### TASK DATA ###

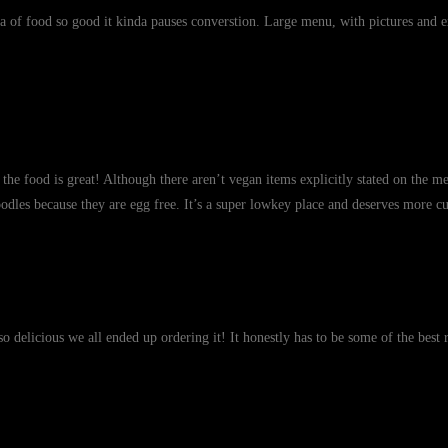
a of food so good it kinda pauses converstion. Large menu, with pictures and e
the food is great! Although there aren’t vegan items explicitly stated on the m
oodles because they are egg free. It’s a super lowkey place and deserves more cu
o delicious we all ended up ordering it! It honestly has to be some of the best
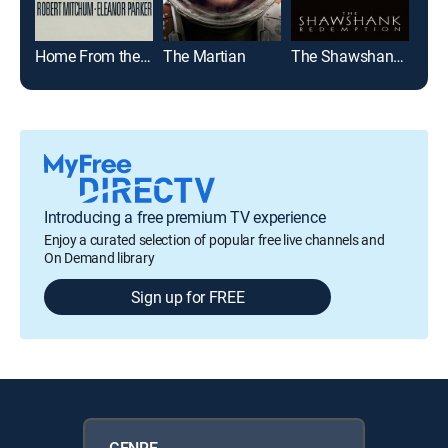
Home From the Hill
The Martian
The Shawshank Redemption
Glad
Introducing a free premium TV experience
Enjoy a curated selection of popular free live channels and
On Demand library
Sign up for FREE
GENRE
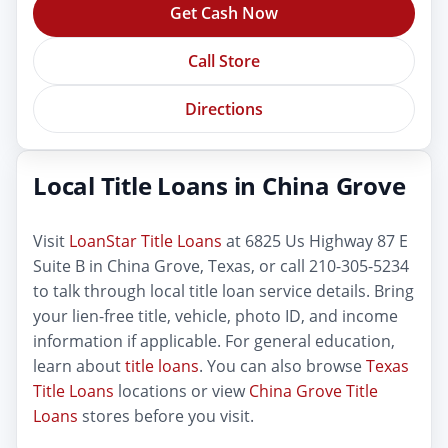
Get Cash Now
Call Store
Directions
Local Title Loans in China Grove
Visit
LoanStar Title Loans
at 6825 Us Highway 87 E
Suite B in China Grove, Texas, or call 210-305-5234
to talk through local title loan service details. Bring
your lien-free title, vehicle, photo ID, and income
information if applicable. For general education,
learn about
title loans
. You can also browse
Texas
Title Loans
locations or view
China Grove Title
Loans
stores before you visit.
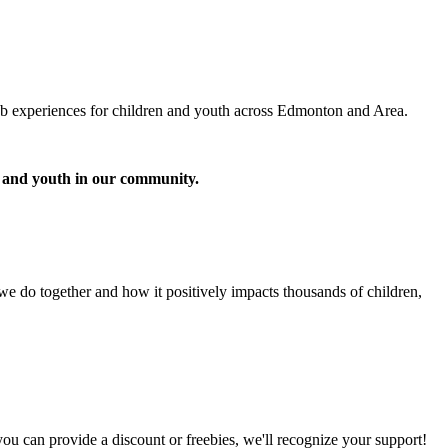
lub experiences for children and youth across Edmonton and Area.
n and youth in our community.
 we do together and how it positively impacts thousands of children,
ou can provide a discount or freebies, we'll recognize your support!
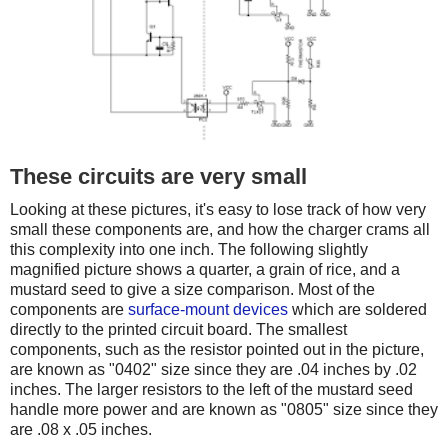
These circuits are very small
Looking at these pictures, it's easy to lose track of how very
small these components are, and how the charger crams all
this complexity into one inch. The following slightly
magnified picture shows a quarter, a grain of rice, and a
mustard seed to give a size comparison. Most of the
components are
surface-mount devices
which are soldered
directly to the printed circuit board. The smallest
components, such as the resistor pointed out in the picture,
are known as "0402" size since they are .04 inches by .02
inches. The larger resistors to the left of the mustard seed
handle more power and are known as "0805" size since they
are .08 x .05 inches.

###
### TASK DATA ###

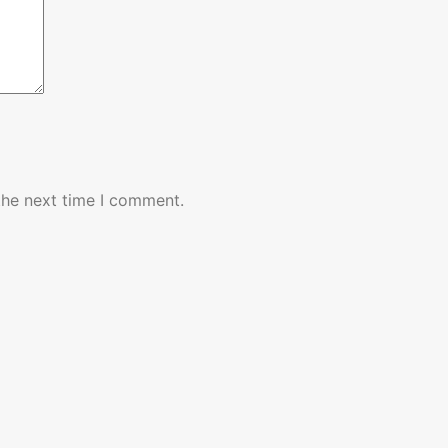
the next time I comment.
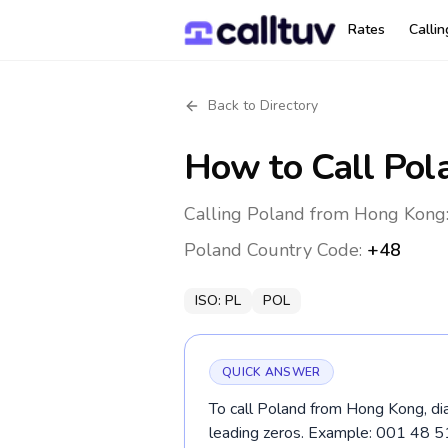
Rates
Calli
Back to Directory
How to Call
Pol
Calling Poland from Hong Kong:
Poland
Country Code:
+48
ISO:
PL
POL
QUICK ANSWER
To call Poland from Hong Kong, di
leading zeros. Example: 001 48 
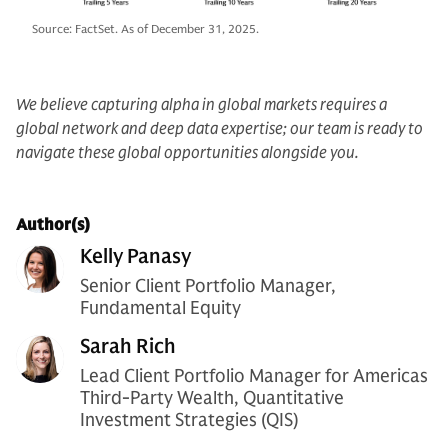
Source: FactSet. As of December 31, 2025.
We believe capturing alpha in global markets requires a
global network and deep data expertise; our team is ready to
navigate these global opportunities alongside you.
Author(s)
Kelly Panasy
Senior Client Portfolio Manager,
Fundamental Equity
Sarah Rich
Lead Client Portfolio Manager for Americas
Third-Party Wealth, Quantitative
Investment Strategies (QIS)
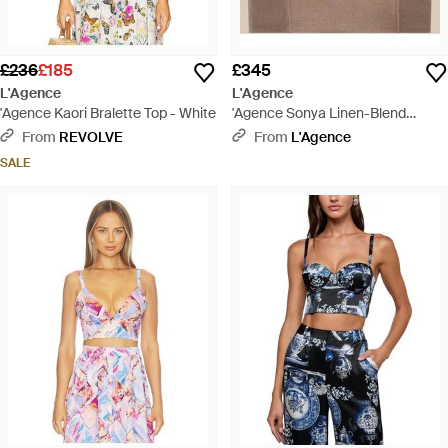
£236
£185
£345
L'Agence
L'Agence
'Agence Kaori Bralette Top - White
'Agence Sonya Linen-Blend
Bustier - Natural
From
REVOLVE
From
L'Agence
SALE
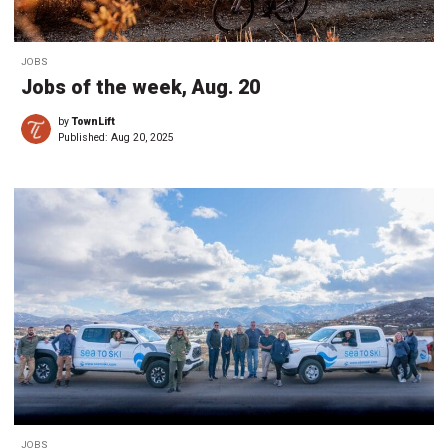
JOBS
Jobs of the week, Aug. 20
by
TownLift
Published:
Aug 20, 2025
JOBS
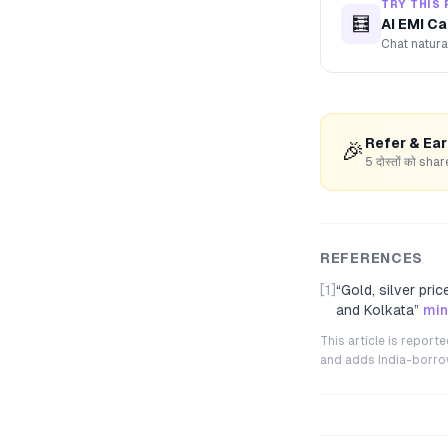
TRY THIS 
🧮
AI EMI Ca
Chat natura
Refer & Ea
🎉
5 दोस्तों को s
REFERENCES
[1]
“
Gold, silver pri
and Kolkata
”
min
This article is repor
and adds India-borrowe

###

→ **TASK GOAL**
Edit the lines between the one holding "a of food so" and the one holding "o delicious we", inclusive, so that "lowkey" becomes "casual", and leave everything else as it is.

→ **EXERCISE OUTPUT**
a of food so good it kinda pauses converstion. Large menu, with pictures and e
the food is great! Although there aren’t vegan items explicitly stated on the m
oodles because they are egg free. It’s a super casual place and deserves more cu
o delicious we all ended up ordering it! It honestly has to be some of the best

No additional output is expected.